━━━━━ STORED DATA

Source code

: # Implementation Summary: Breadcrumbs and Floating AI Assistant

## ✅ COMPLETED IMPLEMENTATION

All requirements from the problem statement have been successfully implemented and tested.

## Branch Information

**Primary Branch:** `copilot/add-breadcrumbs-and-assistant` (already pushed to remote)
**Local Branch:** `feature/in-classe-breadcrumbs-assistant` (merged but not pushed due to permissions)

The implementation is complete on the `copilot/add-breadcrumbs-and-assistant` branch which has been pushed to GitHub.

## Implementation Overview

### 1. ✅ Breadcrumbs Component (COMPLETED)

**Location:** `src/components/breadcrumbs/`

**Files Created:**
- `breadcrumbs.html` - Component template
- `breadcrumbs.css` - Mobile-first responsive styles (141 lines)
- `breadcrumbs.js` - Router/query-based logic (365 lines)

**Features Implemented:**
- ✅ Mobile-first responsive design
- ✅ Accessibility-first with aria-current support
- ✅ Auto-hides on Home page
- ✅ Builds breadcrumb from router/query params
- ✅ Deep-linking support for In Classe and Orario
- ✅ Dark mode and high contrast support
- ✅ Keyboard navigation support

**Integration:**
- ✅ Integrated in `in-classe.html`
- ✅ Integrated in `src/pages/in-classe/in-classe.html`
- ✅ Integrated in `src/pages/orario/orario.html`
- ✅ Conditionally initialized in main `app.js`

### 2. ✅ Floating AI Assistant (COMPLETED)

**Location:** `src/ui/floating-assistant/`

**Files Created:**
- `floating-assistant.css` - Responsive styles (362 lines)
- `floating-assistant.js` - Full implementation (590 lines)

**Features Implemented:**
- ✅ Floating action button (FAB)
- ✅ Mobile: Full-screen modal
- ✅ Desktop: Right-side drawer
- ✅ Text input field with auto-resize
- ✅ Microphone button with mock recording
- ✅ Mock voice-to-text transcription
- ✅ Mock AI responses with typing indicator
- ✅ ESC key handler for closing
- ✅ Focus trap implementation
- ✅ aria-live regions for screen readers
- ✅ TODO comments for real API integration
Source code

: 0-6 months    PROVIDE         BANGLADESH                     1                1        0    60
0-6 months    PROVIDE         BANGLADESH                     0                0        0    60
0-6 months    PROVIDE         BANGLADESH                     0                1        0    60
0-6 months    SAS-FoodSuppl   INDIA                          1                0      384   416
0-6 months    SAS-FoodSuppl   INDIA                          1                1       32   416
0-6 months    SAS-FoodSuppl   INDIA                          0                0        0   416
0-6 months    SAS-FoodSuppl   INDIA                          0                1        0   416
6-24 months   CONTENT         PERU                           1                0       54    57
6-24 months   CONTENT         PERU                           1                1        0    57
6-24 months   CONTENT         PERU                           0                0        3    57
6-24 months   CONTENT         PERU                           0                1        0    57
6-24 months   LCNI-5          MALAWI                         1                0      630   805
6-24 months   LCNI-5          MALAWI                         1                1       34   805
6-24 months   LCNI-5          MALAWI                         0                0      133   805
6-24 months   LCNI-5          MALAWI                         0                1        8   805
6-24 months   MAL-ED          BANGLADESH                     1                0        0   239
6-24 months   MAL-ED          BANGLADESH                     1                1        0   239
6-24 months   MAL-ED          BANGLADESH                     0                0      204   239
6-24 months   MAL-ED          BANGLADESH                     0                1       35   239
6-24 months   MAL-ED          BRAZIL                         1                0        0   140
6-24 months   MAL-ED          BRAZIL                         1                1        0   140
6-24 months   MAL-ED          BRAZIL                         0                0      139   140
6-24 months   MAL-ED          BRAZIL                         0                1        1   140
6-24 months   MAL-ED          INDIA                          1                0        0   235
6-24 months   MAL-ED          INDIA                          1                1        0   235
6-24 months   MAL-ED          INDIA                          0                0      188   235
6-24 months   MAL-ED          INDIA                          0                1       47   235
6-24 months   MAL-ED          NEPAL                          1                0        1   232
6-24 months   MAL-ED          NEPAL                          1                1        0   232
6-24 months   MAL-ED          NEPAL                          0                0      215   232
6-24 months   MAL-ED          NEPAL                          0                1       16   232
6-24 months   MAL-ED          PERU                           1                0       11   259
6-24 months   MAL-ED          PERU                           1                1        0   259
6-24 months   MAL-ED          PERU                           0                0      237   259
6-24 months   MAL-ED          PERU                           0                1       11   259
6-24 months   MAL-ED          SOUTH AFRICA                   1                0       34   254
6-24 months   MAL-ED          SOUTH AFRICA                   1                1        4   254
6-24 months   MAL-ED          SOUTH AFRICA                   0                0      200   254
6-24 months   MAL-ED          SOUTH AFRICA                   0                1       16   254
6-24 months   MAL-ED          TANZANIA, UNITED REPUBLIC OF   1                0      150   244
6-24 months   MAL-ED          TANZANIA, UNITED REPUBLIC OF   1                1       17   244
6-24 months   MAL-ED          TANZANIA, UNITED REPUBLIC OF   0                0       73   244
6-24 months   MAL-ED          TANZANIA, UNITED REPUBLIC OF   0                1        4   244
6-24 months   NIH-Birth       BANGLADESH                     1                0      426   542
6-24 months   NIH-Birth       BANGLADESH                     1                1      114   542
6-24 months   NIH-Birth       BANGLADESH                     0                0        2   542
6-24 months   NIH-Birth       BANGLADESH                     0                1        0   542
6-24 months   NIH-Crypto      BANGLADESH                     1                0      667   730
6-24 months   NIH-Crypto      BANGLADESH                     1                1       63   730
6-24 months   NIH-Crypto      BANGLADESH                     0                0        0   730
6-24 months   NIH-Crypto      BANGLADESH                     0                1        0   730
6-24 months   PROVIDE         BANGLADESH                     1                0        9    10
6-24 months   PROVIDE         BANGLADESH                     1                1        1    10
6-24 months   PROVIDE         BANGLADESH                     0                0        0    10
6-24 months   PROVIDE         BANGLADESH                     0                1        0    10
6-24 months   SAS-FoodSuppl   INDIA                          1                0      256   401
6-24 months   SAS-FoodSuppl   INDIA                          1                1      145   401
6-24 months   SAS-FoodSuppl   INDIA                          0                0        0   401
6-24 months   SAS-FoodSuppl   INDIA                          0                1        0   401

━━━━━━━━━━

BRIEF:
Update the listing above so that every "Floating AI Assistant" becomes "Floating Helper", and keep every other line and word as it is.

RESPONSE TO THE TASK:
Source code

: # Implementation Summary: Breadcrumbs and Floating Helper

## ✅ COMPLETED IMPLEMENTATION

All requirements from the problem statement have been successfully implemented and tested.

## Branch Information

**Primary Branch:** `copilot/add-breadcrumbs-and-assistant` (already pushed to remote)
**Local Branch:** `feature/in-classe-breadcrumbs-assistant` (merged but not pushed due to permissions)

The implementation is complete on the `copilot/add-breadcrumbs-and-assistant` branch which has been pushed to GitHub.

## Implementation Overview

### 1. ✅ Breadcrumbs Component (COMPLETED)

**Location:** `src/components/breadcrumbs/`

**Files Created:**
- `breadcrumbs.html` - Component template
- `breadcrumbs.css` - Mobile-first responsive styles (141 lines)
- `breadcrumbs.js` - Router/query-based logic (365 lines)

**Features Implemented:**
- ✅ Mobile-first responsive design
- ✅ Accessibility-first with aria-current support
- ✅ Auto-hides on Home page
- ✅ Builds breadcrumb from router/query params
- ✅ Deep-linking support for In Classe and Orario
- ✅ Dark mode and high contrast support
- ✅ Keyboard navigation support

**Integration:**
- ✅ Integrated in `in-classe.html`
- ✅ Integrated in `src/pages/in-classe/in-classe.html`
- ✅ Integrated in `src/pages/orario/orario.html`
- ✅ Conditionally initialized in main `app.js`

### 2. ✅ Floating Helper (COMPLETED)

**Location:** `src/ui/floating-assistant/`

**Files Created:**
- `floating-assistant.css` - Responsive styles (362 lines)
- `floating-assistant.js` - Full implementation (590 lines)

**Features Implemented:**
- ✅ Floating action button (FAB)
- ✅ Mobile: Full-screen modal
- ✅ Desktop: Right-side drawer
- ✅ Text input field with auto-resize
- ✅ Microphone button with mock recording
- ✅ Mock voice-to-text transcription
- ✅ Mock AI responses with typing indicator
- ✅ ESC key handler for closing
- ✅ Focus trap implementation
- ✅ aria-live regions for screen readers
- ✅ TODO comments for real API integration
Source code

: 0-6 months    PROVIDE         BANGLADESH                     1                1        0    60
0-6 months    PROVIDE         BANGLADESH                     0                0        0    60
0-6 months    PROVIDE         BANGLADESH                     0                1        0    60
0-6 months    SAS-FoodSuppl   INDIA                          1                0      384   416
0-6 months    SAS-FoodSuppl   INDIA                          1                1       32   416
0-6 months    SAS-FoodSuppl   INDIA                          0                0        0   416
0-6 months    SAS-FoodSuppl   INDIA                          0                1        0   416
6-24 months   CONTENT         PERU                           1                0       54    57
6-24 months   CONTENT         PERU                           1                1        0    57
6-24 months   CONTENT         PERU                           0                0        3    57
6-24 months   CONTENT         PERU                           0                1        0    57
6-24 months   LCNI-5          MALAWI                         1                0      630   805
6-24 months   LCNI-5          MALAWI                         1                1       34   805
6-24 months   LCNI-5          MALAWI                         0                0      133   805
6-24 months   LCNI-5          MALAWI                         0                1        8   805
6-24 months   MAL-ED          BANGLADESH                     1                0        0   239
6-24 months   MAL-ED          BANGLADESH                     1                1        0   239
6-24 months   MAL-ED          BANGLADESH                     0                0      204   239
6-24 months   MAL-ED          BANGLADESH                     0                1       35   239
6-24 months   MAL-ED          BRAZIL                         1                0        0   140
6-24 months   MAL-ED          BRAZIL                         1                1        0   140
6-24 months   MAL-ED          BRAZIL                         0                0      139   140
6-24 months   MAL-ED          BRAZIL                         0                1        1   140
6-24 months   MAL-ED          INDIA                          1                0        0   235
6-24 months   MAL-ED          INDIA                          1                1        0   235
6-24 months   MAL-ED          INDIA                          0                0      188   235
6-24 months   MAL-ED          INDIA                          0                1       47   235
6-24 months   MAL-ED          NEPAL                          1                0        1   232
6-24 months   MAL-ED          NEPAL                          1                1        0   232
6-24 months   MAL-ED          NEPAL                          0                0      215   232
6-24 months   MAL-ED          NEPAL                          0                1       16   232
6-24 months   MAL-ED          PERU                           1                0       11   259
6-24 months   MAL-ED          PERU                           1                1        0   259
6-24 months   MAL-ED          PERU                           0                0      237   259
6-24 months   MAL-ED          PERU                           0                1       11   259
6-24 months   MAL-ED          SOUTH AFRICA                   1                0       34   254
6-24 months   MAL-ED          SOUTH AFRICA                   1                1        4   254
6-24 months   MAL-ED          SOUTH AFRICA                   0                0      200   254
6-24 months   MAL-ED          SOUTH AFRICA                   0                1       16   254
6-24 months   MAL-ED          TANZANIA, UNITED REPUBLIC OF   1                0      150   244
6-24 months   MAL-ED          TANZANIA, UNITED REPUBLIC OF   1                1       17   244
6-24 months   MAL-ED          TANZANIA, UNITED REPUBLIC OF   0                0       73   244
6-24 months   MAL-ED          TANZANIA, UNITED REPUBLIC OF   0                1        4   244
6-24 months   NIH-Birth       BANGLADESH                     1                0      426   542
6-24 months   NIH-Birth       BANGLADESH                     1                1      114   542
6-24 months   NIH-Birth       BANGLADESH                     0                0        2   542
6-24 months   NIH-Birth       BANGLADESH                     0                1        0   542
6-24 months   NIH-Crypto      BANGLADESH                     1                0      667   730
6-24 months   NIH-Crypto      BANGLADESH                     1                1       63   730
6-24 months   NIH-Crypto      BANGLADESH                     0                0        0   730
6-24 months   NIH-Crypto      BANGLADESH                     0                1        0   730
6-24 months   PROVIDE         BANGLADESH                     1                0        9    10
6-24 months   PROVIDE         BANGLADESH                     1                1        1    10
6-24 months   PROVIDE         BANGLADESH                     0                0        0    10
6-24 months   PROVIDE         BANGLADESH                     0                1        0    10
6-24 months   SAS-FoodSuppl   INDIA                          1                0      256   401
6-24 months   SAS-FoodSuppl   INDIA                          1                1      145   401
6-24 months   SAS-FoodSuppl   INDIA                          0                0        0   401
6-24 months   SAS-FoodSuppl   INDIA                          0                1        0   401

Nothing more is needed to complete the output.